Много разных историй, веселых и грустных, можно было услышать и в пути. Ничто не могло, однако, отвлечь Чербула от печалей и забот.

Войку почти все время старался держаться рядом с Юнисом. За ними в мужском платье ехала подруга молодого бека, гречанка Гелия. Никто из прочих путников не мог даже заподозрить, что этот юный осман, молчаливый и скромный, на самом деле — женщина, под мнимой замкнутостью скрывающая неукротимое упорство и пылкость своих буйных предков — мореплавателей, пиратов, открывателей новых земель. Всю дорогу осман молчал; молдавский витязь тоже редко нарушал тишину.

Что свело его с Юнисом, думал Войку, и снова сводит вместе? Только война, только вражда между их народами, обязывающая их быть врагами. Чему же должны более повиноваться оба — родившейся меж ними дружбе или законам вражды? Может ли быть справедливым закон, обрекающий людей на вражду, даже если они не видели еще друг друга, не взглянули друг другу в глаза, даже если рождены, чтобы стать друзьями? Не страшный ли это грех — обрекать людей на вражду? Если она для них, тем более, неестественна? Осуждать на взаимную ненависть лишь потому, что враждуют властители, враждуют державы, враждуют народы и племена? Так они враждовали всегда, не могли иначе! При чем же здесь люди, Войку и Юнис? Почему из этого круга никому не дано вырваться?

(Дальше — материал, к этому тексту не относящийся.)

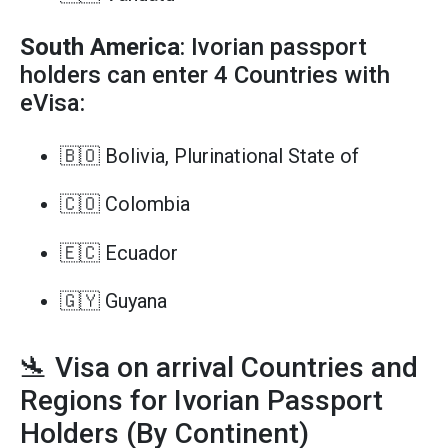
South America
: Ivorian passport
holders can enter 4 Countries with
eVisa:
🇧🇴 Bolivia, Plurinational State of
🇨🇴 Colombia
🇪🇨 Ecuador
🇬🇾 Guyana
🛬 Visa on arrival Countries and
Regions for Ivorian Passport
Holders (By Continent)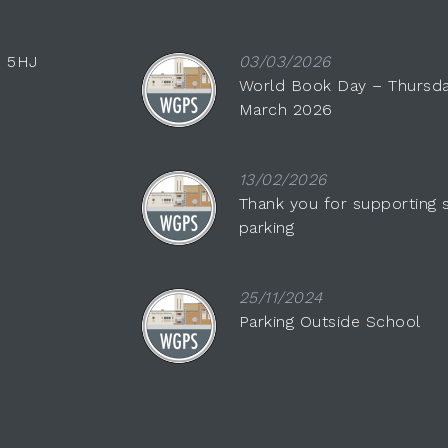
0 5HJ
03/03/2026
World Book Day – Thursda
March 2026
13/02/2026
Thank you for supporting 
parking
25/11/2024
Parking Outside School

Скоро они расстанутся, думал Войку. Вероятно — навсегда. В душе при этой мысли поднималась горечь. И — странное дело — облегчение.

— Это правда, он хотел меня спасти? — повернулся к нему бек внезапно, устремив на Войку немигающий взор.

— Не думай об этом, мой Юнис, — отвечал капитан.

— Не могу, — сказал бек. — Передо мною все время — его глаза. В них удивление, в них боль и упрек. Это разное — убить врага и убить человека. Я убил человека.

— Господь прощает невольный грех, — молвил Войку. — Если же в ране — нож, не следует им ворочать. В сей войне совершены деяния стократ хуже твоего, сотворенного в неведении.